Start Training Service
Prepare Model and Configuration
For online RL, edit and use
examples/agent/coding_online_rl/config/qwen2.5-1.5b-ppo.yaml:runner: output_dir: /path/to/your/logs rollout: model: model_path: /path/to/your/model
For offline validation, edit and use
examples/agent/coding_online_rl/config/qwen2.5-1.5b-grpo-llm_judge.yaml:runner: output_dir: /path/to/your/logs rollout: model: model_path: /path/to/your/model data: train_data_paths: ["/path/to/your/dataset/code-fim-v2-python-filtered_formatted_train_3k.jsonl"] val_data_paths: ["/path/to/your/dataset/code-fim-v2-python-filtered_formatted_test_1k.jsonl"]
Also set the API endpoint and key for the LLM-as-judge used to simulate feedback:
export LLMASJUDGE_API_URL=your_api_url export LLMASJUDGE_API_KEY=your_api_key export LLMASJUDGE_MODEL=your_model # not recommended; the prompt should fit your model.
Start RLinf Training Service
For online RL:
# Navigate to project directory cd /path/to/rlinf_online_rl # Start training service bash examples/agent/coding_online_rl/run_main_coding_online_rl.sh
This will start the following services: - Inference Service: Provides code completion API on port 8081 - Training Service: Receives user feedback data on port 8082
For offline validation:
# Navigate to project directory cd /path/to/rlinf_online_rl # Start training service bash examples/agent/coding_online_rl/run_main_coding_rl_llm_judge.sh
Integration with Continue
Start Continue
Launch the Continue extension in VS Code, ensuring it connects to the correct API endpoints.
Begin Programming
Start writing code in Continue.
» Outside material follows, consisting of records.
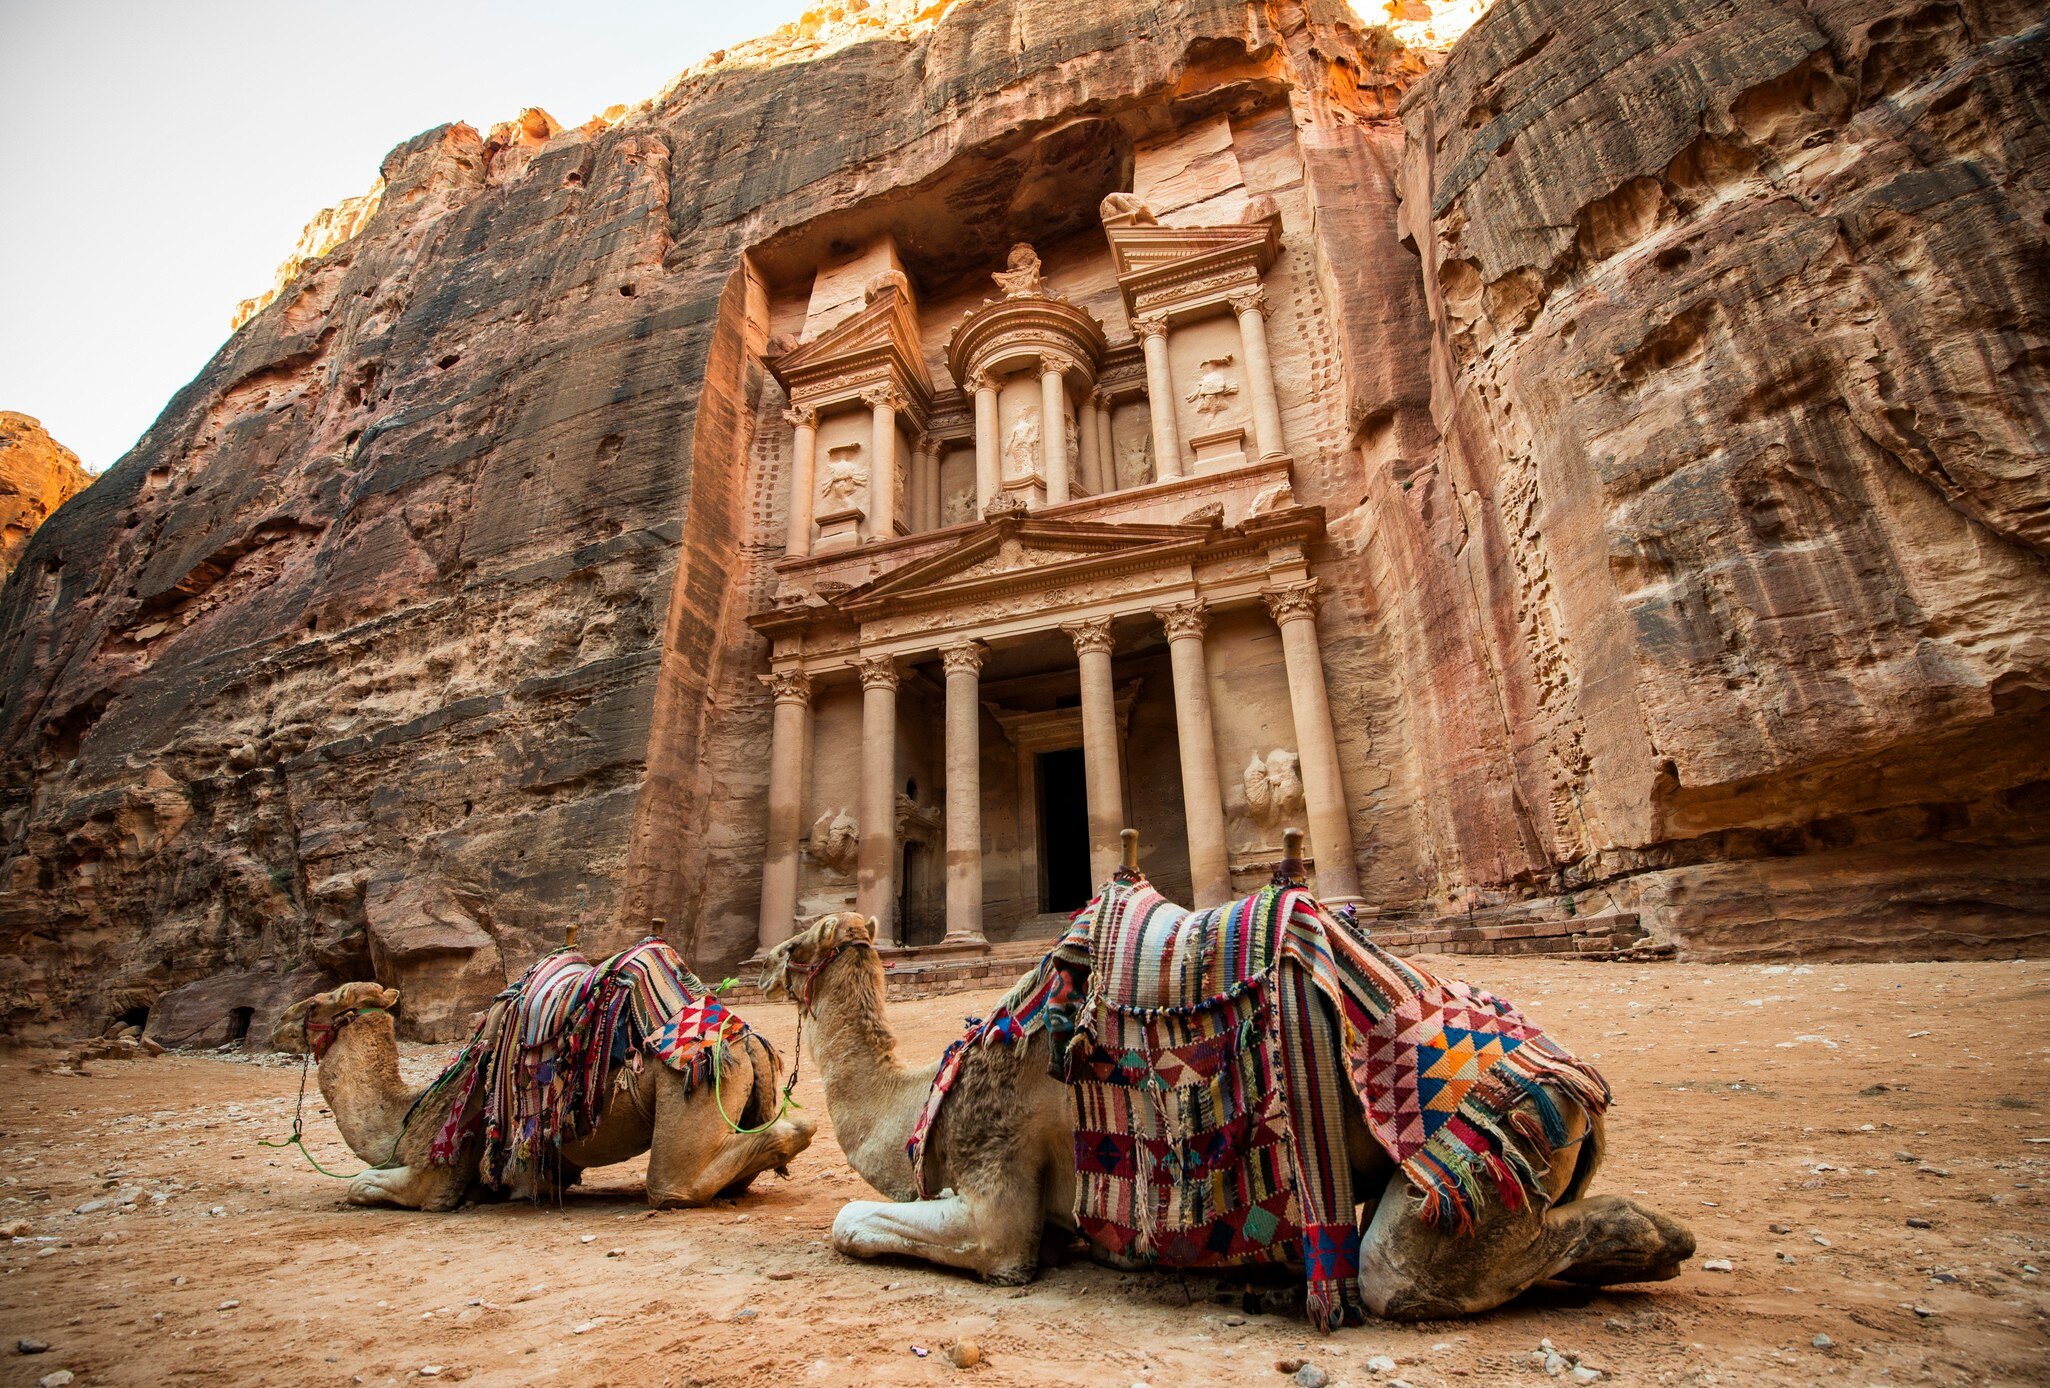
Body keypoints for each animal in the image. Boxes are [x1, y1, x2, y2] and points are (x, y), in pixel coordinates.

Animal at [271, 980, 816, 1211]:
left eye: (315, 1003)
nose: (278, 1021)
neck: (406, 1114)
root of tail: (747, 1039)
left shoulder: (437, 1173)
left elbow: (361, 1185)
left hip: (691, 1091)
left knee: (673, 1185)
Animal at [762, 901, 1695, 1321]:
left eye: (791, 947)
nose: (757, 961)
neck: (921, 1095)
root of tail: (1579, 1089)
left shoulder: (997, 1185)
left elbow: (856, 1222)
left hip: (1476, 1173)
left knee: (1401, 1273)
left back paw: (1659, 1240)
The system will: - Automatically send code completion requests to the inference service - Receive model-generated code suggestions - Collect your acceptance/rejection feedback on suggestions
Real-time Learning
The system processes your feedback in real-time: - Accepted suggestions are marked as positive feedback - Rejected suggestions are marked as negative feedback - Model parameters are updated online based on feedback
Monitor Training Process
You can monitor the training process through the following methods:
View Log Output
# View training logs tail -f results/ppo-1.5b/train.log
Use TensorBoard
# Start TensorBoard tensorboard --logdir results/grpo-1.5b
Check Model Checkpoints
Model checkpoints are periodically saved to the
results/grpo-1.5b/checkpoints/directory during training.
Test Client
You can use the provided test client to verify system functionality:
# Run test client
python examples/agent/coding_online_rl/simple_test_client.py
The test client simulates Continue behavior by sending code completion requests and submitting feedback data.
Troubleshooting
Common issues and solutions:
Port Conflicts
If ports 8081 or 8082 are occupied, modify the port settings in the configuration file.
Model Loading Failure
Check that the model path is correct and ensure model files exist and are accessible.
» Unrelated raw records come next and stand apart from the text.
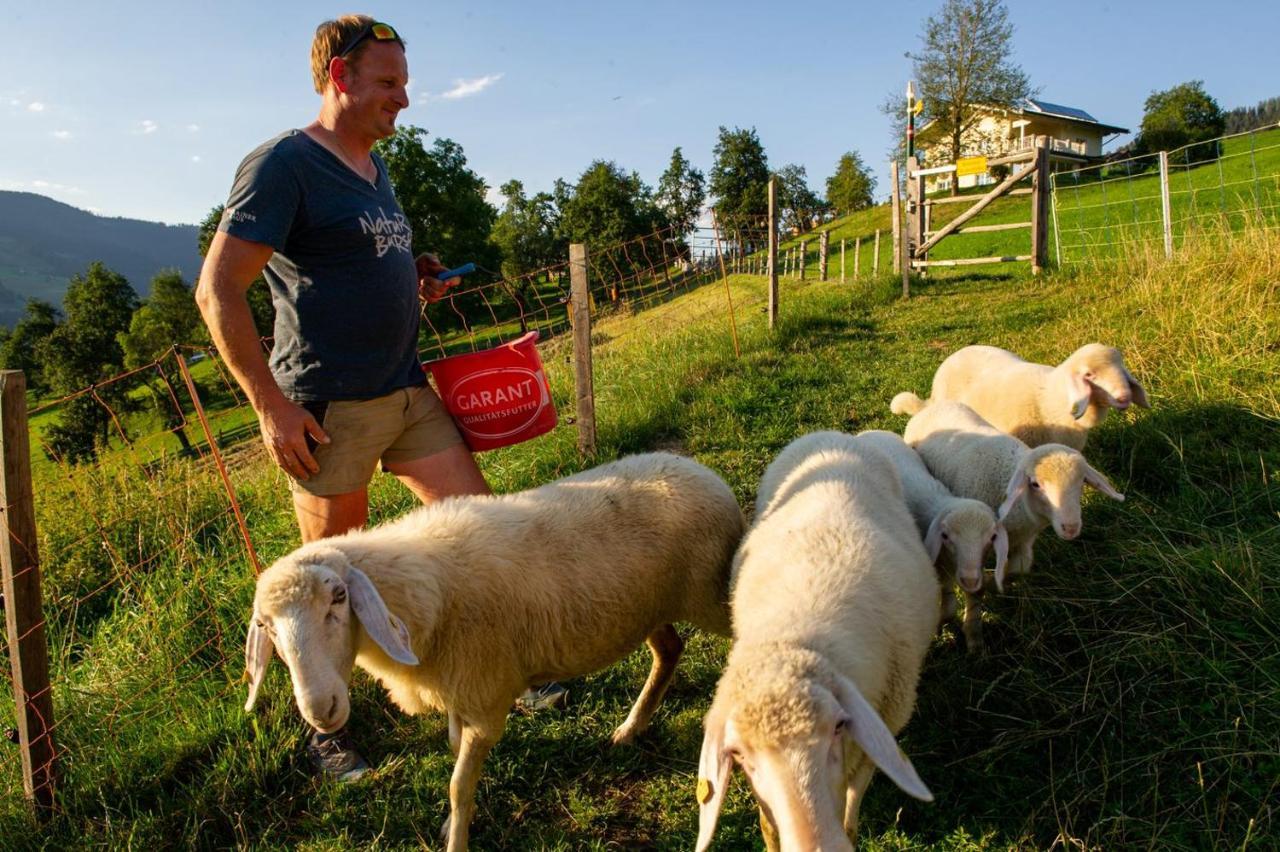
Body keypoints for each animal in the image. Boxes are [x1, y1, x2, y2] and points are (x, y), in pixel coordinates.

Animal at [240, 450, 747, 849]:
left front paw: (456, 839)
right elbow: (453, 748)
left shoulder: (485, 702)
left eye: (339, 596)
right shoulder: (459, 690)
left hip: (707, 595)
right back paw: (631, 727)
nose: (320, 710)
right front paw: (451, 826)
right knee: (669, 649)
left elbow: (458, 785)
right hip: (647, 607)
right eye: (265, 626)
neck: (419, 591)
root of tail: (694, 467)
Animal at [696, 432, 936, 849]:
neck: (793, 631)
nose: (817, 845)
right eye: (738, 754)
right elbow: (768, 824)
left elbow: (852, 808)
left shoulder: (875, 732)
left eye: (839, 725)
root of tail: (836, 436)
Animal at [855, 432, 1003, 644]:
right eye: (945, 536)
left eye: (992, 537)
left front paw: (974, 639)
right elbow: (948, 604)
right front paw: (940, 628)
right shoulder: (939, 567)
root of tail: (872, 431)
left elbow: (973, 598)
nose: (970, 579)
Continue Connection Failure
Ensure the API endpoint addresses in Continue configuration are correct and check network connectivity. You can also use simple_test_client to test if feedback data can be received normally.
Through these steps, you can successfully run the online reinforcement learning for code completion agent system and achieve seamless integration with the Continue editor.